Source information:
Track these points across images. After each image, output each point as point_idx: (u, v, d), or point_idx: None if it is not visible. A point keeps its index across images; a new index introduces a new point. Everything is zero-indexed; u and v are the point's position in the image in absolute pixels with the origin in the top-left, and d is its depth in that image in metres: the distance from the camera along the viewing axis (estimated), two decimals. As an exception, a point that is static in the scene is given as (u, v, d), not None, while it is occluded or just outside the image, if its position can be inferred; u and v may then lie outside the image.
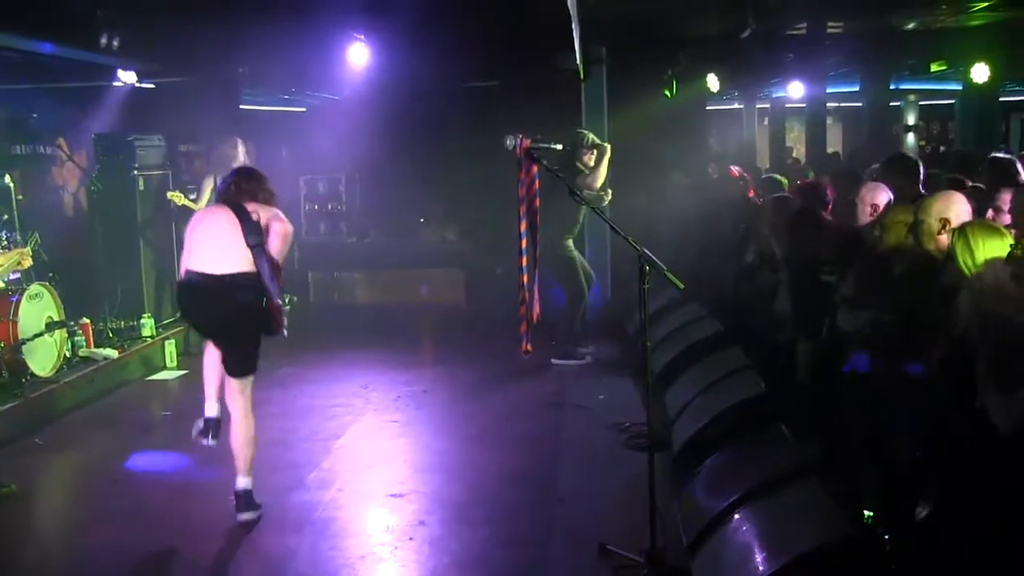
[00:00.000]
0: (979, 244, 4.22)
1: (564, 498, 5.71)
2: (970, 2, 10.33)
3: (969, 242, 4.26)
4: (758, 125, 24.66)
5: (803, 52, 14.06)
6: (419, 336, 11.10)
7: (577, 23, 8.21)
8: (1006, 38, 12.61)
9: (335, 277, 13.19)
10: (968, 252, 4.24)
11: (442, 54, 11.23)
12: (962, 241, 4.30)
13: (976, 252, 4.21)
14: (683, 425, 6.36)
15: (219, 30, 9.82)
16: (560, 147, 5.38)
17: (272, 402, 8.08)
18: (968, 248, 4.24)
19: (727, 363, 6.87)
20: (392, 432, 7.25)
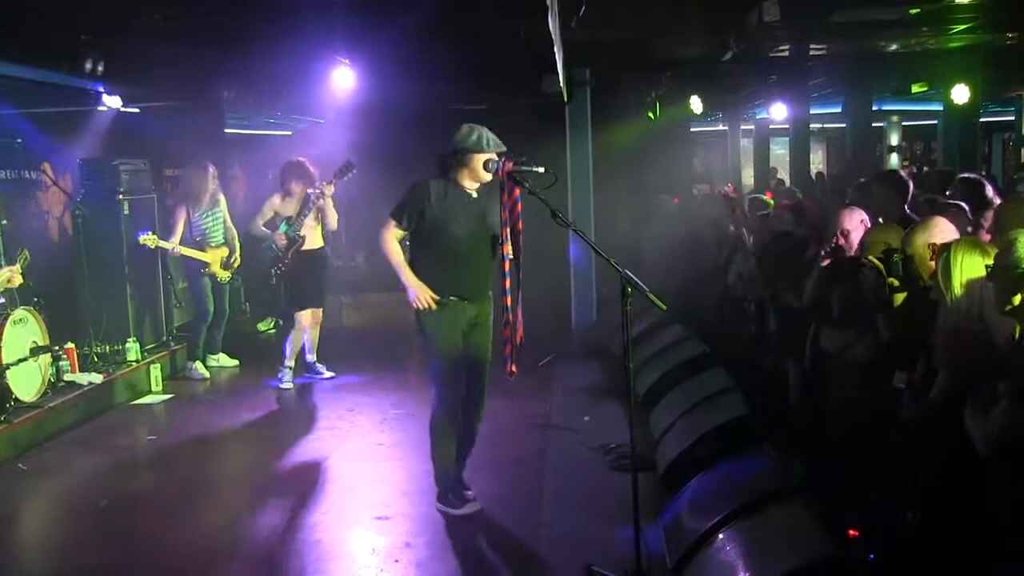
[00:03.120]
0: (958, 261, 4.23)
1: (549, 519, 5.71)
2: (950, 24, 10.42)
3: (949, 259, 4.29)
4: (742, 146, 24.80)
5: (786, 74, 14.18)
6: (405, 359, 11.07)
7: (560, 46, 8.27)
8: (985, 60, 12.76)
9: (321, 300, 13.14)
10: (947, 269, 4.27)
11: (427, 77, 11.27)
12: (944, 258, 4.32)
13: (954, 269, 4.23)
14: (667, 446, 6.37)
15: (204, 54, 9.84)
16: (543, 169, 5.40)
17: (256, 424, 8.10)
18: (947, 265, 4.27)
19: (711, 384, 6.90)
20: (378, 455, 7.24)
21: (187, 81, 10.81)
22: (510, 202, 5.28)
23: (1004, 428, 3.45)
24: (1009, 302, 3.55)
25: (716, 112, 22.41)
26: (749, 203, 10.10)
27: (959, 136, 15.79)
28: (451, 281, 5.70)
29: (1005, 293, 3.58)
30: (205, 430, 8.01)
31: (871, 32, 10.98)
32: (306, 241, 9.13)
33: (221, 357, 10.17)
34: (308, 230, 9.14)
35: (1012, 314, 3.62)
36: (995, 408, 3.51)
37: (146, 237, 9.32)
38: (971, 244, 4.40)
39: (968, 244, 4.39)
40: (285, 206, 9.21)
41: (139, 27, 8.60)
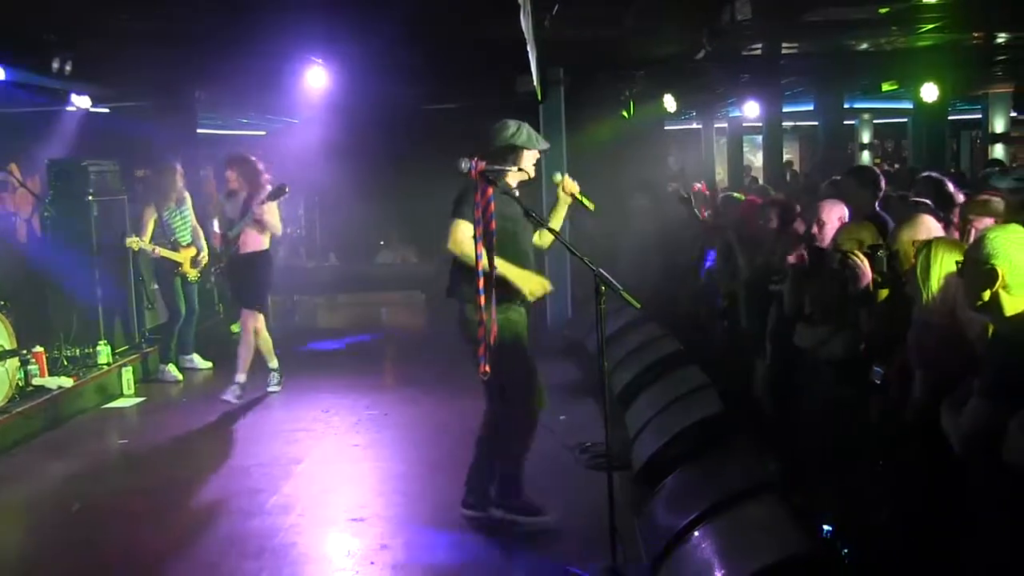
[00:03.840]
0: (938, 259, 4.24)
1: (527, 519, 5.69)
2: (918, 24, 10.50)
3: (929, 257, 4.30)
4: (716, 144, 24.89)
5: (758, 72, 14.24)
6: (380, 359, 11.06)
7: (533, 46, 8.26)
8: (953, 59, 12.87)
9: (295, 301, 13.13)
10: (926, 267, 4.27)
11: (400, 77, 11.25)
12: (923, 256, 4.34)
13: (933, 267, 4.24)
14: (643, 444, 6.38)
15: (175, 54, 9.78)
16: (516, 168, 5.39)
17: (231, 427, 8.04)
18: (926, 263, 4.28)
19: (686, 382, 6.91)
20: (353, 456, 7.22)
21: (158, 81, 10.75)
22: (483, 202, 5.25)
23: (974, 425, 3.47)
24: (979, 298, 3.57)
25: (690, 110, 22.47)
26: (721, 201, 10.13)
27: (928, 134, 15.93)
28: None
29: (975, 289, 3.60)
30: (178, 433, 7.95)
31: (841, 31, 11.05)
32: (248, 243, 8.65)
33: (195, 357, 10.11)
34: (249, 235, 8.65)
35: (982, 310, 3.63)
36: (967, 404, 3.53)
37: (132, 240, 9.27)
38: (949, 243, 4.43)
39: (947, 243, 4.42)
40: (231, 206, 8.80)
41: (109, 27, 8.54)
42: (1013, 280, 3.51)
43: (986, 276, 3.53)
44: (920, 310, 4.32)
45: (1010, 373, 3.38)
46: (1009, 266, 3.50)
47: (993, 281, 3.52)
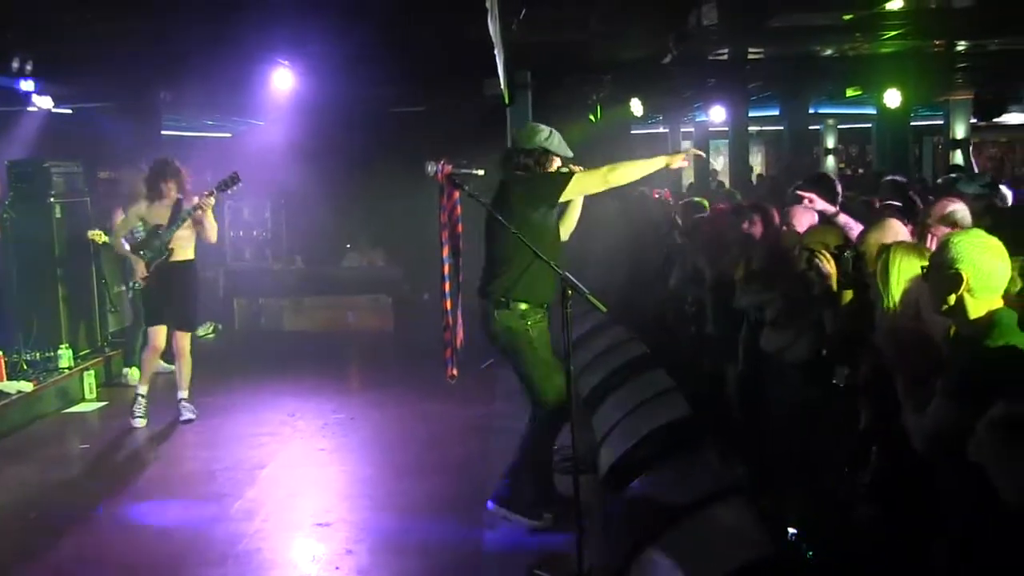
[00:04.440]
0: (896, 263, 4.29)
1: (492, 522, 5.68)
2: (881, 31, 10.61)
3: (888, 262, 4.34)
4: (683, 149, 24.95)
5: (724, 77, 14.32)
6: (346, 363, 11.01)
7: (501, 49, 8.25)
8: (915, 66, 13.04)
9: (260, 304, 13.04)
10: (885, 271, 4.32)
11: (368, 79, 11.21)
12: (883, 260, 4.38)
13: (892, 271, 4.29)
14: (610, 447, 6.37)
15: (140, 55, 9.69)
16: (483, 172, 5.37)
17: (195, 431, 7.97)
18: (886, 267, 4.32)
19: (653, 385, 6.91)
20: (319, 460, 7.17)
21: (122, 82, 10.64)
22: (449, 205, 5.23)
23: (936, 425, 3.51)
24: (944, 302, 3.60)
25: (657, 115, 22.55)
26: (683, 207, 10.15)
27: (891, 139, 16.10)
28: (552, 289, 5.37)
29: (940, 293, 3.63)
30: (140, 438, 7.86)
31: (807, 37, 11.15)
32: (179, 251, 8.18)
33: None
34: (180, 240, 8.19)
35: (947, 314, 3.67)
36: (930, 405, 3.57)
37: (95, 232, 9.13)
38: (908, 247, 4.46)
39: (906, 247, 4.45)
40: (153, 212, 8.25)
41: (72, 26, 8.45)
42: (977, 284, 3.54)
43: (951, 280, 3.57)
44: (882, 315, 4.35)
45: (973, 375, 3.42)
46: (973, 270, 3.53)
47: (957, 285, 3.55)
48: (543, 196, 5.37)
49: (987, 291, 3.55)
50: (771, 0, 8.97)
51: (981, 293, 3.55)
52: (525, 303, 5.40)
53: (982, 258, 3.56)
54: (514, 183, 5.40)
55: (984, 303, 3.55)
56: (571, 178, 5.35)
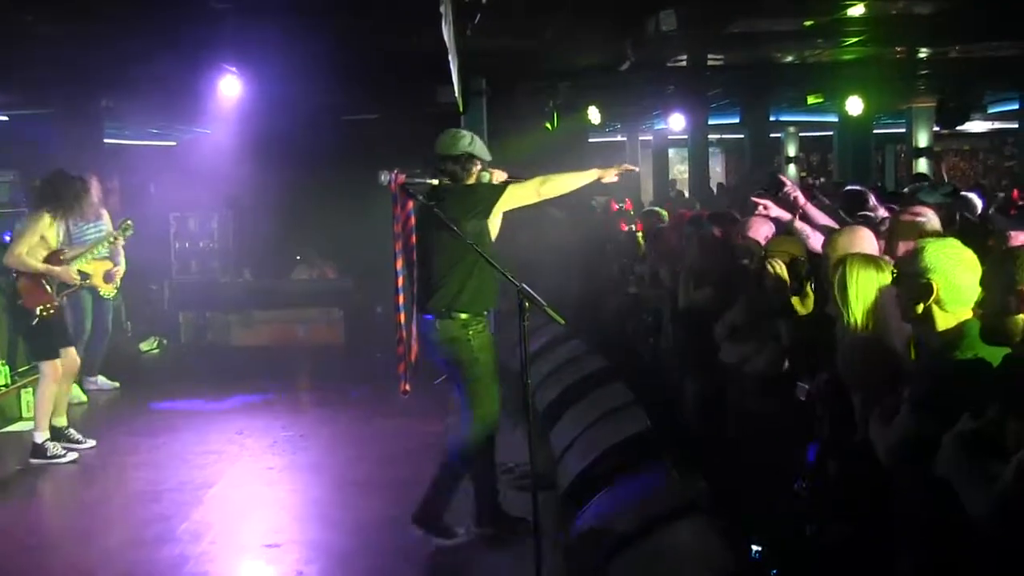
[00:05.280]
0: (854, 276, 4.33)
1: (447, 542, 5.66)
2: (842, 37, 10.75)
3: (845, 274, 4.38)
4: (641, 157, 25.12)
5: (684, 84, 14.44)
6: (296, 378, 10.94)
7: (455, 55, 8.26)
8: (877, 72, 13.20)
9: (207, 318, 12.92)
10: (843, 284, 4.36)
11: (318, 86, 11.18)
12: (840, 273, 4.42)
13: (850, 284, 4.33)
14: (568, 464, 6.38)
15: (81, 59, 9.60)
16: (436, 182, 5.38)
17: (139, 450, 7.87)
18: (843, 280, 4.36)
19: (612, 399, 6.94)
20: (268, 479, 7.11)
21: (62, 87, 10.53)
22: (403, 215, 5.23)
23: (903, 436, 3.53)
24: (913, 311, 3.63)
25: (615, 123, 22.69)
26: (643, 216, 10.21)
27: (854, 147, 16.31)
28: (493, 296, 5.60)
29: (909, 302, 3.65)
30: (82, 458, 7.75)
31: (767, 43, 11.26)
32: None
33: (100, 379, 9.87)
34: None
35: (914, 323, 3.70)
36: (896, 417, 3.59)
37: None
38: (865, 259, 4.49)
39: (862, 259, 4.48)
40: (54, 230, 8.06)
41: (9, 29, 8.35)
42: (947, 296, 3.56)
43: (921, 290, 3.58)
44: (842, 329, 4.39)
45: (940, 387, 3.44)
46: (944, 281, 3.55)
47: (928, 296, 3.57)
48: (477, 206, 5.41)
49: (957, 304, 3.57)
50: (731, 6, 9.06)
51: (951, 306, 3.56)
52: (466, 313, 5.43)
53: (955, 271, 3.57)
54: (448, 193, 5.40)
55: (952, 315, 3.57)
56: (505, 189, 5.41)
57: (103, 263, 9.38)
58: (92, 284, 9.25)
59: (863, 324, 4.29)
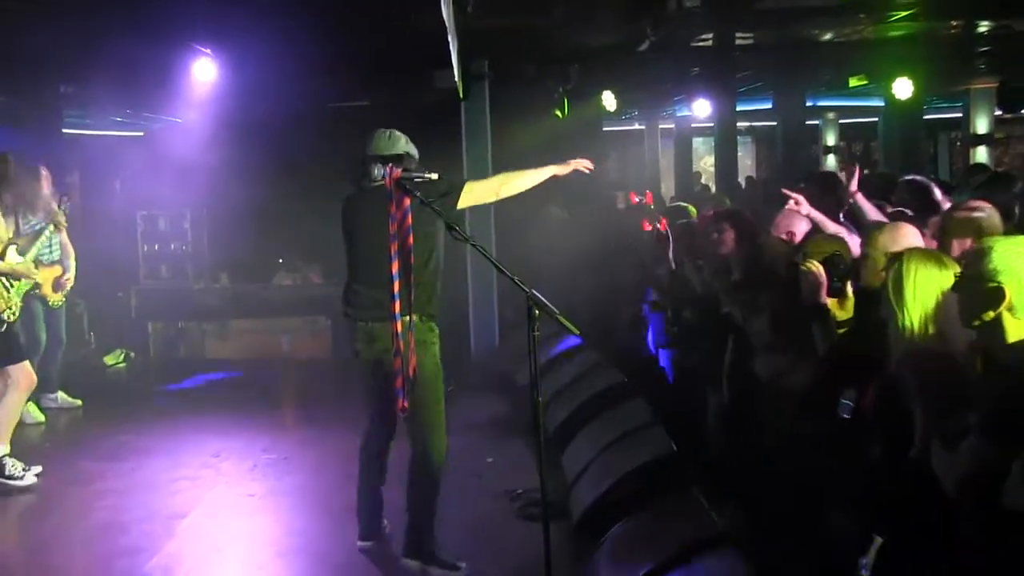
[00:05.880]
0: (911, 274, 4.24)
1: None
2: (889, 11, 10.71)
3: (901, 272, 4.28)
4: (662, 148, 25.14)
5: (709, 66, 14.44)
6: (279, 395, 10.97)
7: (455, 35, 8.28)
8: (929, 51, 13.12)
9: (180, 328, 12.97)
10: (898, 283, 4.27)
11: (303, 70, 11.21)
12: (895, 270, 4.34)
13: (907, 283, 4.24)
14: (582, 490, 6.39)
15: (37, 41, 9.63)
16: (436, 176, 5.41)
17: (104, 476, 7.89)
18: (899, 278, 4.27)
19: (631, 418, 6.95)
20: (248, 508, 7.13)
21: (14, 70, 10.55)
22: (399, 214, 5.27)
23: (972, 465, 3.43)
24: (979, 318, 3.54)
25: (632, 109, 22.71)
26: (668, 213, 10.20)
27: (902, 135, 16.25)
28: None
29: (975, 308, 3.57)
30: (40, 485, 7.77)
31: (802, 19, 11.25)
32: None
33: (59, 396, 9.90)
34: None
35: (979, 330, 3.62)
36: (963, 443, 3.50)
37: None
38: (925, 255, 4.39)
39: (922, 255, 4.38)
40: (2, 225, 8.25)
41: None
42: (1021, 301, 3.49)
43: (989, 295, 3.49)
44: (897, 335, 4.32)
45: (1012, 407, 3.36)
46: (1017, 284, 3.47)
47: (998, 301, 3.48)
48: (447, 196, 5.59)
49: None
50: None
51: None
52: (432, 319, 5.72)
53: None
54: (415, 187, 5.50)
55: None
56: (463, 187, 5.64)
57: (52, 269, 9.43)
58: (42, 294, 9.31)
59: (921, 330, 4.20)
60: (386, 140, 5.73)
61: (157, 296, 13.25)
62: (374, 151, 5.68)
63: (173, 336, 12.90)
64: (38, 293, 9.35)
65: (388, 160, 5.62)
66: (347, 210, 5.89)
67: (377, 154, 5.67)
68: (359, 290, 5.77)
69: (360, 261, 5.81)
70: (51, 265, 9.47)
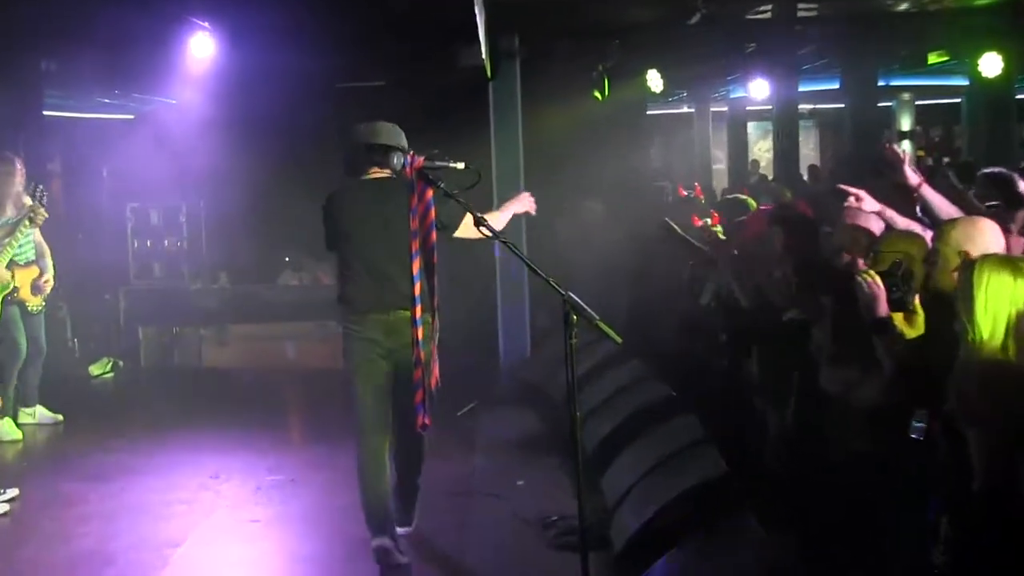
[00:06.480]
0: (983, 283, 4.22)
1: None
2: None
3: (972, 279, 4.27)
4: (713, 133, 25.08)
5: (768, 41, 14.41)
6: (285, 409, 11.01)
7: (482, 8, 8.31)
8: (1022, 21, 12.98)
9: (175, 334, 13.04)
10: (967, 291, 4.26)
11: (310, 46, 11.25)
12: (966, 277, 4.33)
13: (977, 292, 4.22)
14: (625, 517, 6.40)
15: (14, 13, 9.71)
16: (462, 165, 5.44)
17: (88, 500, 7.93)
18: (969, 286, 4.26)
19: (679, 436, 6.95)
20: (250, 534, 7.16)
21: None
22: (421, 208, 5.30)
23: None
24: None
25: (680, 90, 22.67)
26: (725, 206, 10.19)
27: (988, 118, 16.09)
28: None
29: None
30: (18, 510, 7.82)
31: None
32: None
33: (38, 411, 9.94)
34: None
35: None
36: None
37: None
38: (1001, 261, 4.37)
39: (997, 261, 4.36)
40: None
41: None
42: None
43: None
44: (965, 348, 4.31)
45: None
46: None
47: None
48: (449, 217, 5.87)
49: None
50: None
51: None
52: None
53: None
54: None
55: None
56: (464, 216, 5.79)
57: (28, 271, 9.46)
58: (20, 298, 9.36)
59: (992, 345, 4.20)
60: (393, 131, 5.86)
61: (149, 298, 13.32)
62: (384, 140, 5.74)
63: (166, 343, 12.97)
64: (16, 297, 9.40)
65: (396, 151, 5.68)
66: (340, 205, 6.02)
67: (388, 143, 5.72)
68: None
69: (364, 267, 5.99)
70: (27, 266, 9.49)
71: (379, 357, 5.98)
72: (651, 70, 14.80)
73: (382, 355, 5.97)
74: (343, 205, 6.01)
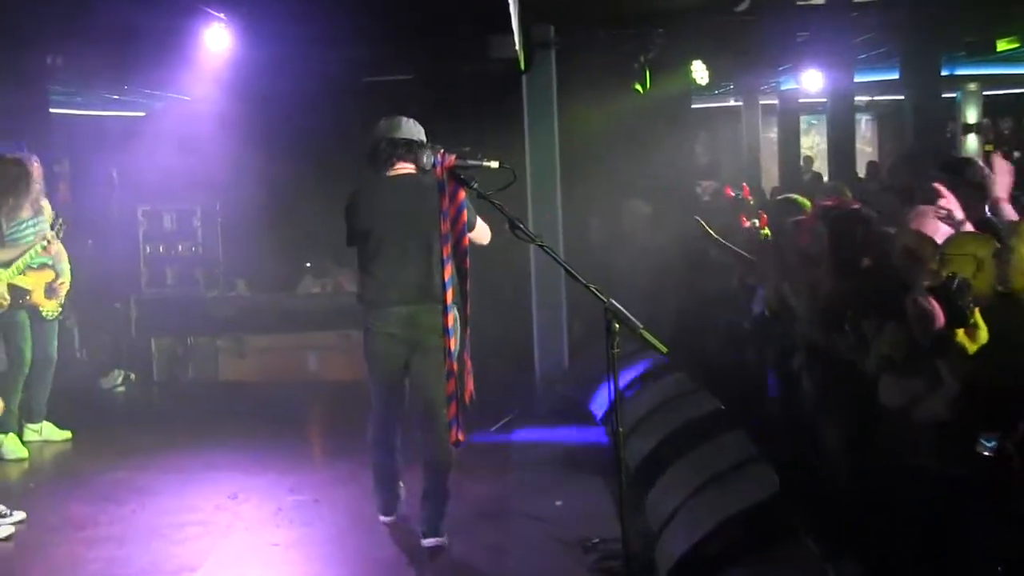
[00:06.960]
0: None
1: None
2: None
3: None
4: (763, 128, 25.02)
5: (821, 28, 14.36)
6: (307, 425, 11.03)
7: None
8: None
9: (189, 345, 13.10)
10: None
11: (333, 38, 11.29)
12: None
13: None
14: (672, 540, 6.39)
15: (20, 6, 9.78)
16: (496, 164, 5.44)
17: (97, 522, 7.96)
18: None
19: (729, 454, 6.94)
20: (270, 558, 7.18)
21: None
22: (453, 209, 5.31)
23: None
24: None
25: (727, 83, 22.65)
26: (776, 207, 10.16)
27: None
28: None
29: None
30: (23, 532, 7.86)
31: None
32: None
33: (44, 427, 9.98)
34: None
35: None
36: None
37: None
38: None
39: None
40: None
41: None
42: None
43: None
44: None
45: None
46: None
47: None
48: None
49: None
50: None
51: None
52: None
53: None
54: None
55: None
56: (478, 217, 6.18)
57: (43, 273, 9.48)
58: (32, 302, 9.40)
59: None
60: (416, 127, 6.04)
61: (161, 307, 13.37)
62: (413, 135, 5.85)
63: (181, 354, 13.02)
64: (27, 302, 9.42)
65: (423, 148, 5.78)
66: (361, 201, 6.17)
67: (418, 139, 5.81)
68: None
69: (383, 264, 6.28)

The problem: Beginning with the line containing "15: (81, 59, 9.60)" and ending with the line containing "40: (54, 230, 8.06)", extract those lines exactly from the listing above, and only those.

Expected output:
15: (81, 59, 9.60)
16: (436, 182, 5.38)
17: (139, 450, 7.87)
18: (843, 280, 4.36)
19: (612, 399, 6.94)
20: (268, 479, 7.11)
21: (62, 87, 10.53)
22: (403, 215, 5.23)
23: (903, 436, 3.53)
24: (913, 311, 3.63)
25: (615, 123, 22.69)
26: (643, 216, 10.21)
27: (854, 147, 16.31)
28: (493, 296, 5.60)
29: (909, 302, 3.65)
30: (82, 458, 7.75)
31: (767, 43, 11.26)
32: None
33: (100, 379, 9.87)
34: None
35: (914, 323, 3.70)
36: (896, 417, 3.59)
37: None
38: (865, 259, 4.49)
39: (862, 259, 4.48)
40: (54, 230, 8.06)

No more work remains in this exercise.